### Work to complete
Reproduce the lines from the one containing "genus: Parnassia" through the final line of the items, inclusive, without changing anything.

### The input
# # # # # # #

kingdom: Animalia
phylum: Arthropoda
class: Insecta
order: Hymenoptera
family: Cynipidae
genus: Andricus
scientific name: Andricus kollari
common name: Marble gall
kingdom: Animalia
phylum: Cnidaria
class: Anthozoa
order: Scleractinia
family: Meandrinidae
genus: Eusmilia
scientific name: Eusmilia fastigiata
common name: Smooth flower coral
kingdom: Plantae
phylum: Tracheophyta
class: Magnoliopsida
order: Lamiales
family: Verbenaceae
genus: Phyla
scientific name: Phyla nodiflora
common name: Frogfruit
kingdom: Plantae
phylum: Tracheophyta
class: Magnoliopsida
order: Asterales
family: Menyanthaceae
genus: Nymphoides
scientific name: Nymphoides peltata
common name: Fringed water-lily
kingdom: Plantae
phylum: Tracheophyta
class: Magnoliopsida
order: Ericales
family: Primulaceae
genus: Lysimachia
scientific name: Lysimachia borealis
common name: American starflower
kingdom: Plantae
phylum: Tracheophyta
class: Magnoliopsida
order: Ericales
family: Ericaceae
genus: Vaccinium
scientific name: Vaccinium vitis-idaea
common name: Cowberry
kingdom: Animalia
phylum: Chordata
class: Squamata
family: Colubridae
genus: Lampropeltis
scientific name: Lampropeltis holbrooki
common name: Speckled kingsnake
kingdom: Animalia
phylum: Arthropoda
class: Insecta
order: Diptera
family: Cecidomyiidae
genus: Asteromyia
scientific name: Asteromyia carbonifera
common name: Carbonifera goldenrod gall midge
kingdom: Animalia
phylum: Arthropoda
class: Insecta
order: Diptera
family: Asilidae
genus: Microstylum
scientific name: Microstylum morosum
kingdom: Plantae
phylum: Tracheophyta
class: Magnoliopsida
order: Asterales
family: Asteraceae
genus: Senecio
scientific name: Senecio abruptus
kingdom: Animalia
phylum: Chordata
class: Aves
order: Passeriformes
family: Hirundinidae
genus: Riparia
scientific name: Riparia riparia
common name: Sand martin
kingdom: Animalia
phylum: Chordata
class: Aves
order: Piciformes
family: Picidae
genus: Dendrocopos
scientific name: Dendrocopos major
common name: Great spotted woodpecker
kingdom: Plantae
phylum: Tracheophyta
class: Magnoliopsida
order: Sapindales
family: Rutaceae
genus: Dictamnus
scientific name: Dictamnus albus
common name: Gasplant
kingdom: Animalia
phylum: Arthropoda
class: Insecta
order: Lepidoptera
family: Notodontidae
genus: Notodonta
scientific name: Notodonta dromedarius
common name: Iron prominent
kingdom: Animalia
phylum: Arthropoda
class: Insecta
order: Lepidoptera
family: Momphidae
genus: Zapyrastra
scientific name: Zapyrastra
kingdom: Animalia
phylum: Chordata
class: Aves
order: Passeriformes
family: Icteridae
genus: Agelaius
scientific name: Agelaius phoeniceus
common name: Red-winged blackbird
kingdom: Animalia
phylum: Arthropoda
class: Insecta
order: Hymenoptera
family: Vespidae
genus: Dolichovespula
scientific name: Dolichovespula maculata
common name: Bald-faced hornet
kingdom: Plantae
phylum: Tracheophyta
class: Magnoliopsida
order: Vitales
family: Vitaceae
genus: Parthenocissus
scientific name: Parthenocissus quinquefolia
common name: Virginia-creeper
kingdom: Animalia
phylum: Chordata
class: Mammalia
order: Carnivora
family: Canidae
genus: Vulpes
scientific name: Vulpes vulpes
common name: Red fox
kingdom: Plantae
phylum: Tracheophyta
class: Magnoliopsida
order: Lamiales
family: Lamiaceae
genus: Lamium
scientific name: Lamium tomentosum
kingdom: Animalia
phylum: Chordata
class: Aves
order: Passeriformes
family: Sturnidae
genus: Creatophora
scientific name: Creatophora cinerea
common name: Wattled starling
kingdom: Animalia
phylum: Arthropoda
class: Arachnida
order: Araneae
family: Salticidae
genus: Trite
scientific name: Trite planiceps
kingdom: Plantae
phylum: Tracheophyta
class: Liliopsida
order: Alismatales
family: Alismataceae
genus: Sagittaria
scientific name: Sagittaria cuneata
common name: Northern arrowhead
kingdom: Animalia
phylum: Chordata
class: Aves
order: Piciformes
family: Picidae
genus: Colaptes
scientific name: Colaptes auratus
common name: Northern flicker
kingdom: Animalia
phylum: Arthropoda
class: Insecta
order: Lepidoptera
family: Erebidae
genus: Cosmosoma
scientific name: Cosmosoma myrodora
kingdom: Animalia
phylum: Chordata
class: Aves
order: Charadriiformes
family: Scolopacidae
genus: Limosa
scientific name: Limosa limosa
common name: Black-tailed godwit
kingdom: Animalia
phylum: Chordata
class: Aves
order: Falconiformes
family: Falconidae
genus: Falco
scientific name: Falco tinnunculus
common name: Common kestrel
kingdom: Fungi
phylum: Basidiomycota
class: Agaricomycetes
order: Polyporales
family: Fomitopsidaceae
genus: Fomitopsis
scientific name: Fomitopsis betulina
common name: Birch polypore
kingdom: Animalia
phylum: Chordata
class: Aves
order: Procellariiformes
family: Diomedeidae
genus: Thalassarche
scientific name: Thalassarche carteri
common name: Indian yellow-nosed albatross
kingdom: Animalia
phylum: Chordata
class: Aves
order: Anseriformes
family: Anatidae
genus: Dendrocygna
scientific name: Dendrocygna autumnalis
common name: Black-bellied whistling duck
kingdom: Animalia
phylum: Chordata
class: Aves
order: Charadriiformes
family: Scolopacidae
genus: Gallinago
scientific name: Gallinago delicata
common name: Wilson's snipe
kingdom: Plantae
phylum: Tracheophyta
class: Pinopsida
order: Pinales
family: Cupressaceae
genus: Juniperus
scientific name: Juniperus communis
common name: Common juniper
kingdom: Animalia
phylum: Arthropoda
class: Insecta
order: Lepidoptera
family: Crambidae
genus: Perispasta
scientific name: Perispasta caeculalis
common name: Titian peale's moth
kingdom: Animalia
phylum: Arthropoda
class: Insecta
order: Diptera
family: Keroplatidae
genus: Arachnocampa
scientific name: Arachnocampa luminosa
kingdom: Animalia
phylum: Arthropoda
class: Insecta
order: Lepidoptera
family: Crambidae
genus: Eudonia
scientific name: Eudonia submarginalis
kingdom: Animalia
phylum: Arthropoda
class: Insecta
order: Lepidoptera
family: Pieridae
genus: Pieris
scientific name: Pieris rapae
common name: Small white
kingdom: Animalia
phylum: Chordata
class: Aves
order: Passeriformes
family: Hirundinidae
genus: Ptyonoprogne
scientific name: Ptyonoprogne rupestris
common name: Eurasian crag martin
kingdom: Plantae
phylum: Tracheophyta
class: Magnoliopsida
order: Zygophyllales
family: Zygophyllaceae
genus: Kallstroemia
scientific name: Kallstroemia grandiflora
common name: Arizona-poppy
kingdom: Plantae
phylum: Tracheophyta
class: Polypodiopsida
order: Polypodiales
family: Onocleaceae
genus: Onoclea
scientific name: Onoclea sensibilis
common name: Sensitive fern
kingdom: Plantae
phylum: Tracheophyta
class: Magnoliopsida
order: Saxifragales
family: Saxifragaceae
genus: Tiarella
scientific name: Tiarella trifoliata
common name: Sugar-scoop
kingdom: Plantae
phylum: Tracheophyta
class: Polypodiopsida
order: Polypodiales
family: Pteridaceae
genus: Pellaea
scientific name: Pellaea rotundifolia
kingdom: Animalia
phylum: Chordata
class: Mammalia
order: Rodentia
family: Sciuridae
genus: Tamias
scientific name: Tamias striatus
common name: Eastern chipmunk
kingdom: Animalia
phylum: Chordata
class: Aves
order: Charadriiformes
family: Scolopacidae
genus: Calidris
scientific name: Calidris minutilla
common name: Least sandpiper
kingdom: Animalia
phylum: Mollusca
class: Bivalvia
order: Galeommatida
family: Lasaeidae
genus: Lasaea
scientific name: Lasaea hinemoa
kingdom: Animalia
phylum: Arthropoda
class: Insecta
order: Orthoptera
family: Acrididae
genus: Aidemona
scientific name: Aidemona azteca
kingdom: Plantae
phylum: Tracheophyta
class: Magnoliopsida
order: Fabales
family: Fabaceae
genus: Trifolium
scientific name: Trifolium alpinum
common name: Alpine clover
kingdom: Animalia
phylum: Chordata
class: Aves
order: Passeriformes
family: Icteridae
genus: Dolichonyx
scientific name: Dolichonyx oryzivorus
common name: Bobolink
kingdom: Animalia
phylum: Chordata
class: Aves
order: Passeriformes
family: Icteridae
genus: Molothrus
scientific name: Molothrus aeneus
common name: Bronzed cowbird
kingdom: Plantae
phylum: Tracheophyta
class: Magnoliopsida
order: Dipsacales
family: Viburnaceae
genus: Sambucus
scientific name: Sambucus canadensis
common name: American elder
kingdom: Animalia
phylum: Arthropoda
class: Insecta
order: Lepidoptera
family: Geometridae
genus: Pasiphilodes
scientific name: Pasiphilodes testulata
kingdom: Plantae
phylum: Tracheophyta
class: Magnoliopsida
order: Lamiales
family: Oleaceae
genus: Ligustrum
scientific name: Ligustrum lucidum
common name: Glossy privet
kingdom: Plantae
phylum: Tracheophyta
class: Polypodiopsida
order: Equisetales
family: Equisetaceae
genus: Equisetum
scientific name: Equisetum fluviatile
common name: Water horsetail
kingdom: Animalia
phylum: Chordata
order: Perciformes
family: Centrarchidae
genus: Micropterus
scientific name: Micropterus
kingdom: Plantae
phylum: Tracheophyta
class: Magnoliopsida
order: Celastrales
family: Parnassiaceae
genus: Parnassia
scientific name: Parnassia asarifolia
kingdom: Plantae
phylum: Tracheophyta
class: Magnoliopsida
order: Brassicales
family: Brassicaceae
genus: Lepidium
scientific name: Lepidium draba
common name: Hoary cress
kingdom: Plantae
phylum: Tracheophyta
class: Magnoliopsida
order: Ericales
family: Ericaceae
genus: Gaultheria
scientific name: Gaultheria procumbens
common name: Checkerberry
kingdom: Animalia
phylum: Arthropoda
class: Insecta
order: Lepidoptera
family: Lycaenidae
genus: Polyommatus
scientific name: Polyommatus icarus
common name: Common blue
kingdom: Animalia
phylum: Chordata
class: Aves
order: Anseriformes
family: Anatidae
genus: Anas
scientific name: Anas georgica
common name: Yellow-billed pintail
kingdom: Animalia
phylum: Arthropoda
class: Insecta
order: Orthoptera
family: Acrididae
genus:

# # # # # # #

### Complete response
genus: Parnassia
scientific name: Parnassia asarifolia
kingdom: Plantae
phylum: Tracheophyta
class: Magnoliopsida
order: Brassicales
family: Brassicaceae
genus: Lepidium
scientific name: Lepidium draba
common name: Hoary cress
kingdom: Plantae
phylum: Tracheophyta
class: Magnoliopsida
order: Ericales
family: Ericaceae
genus: Gaultheria
scientific name: Gaultheria procumbens
common name: Checkerberry
kingdom: Animalia
phylum: Arthropoda
class: Insecta
order: Lepidoptera
family: Lycaenidae
genus: Polyommatus
scientific name: Polyommatus icarus
common name: Common blue
kingdom: Animalia
phylum: Chordata
class: Aves
order: Anseriformes
family: Anatidae
genus: Anas
scientific name: Anas georgica
common name: Yellow-billed pintail
kingdom: Animalia
phylum: Arthropoda
class: Insecta
order: Orthoptera
family: Acrididae
genus:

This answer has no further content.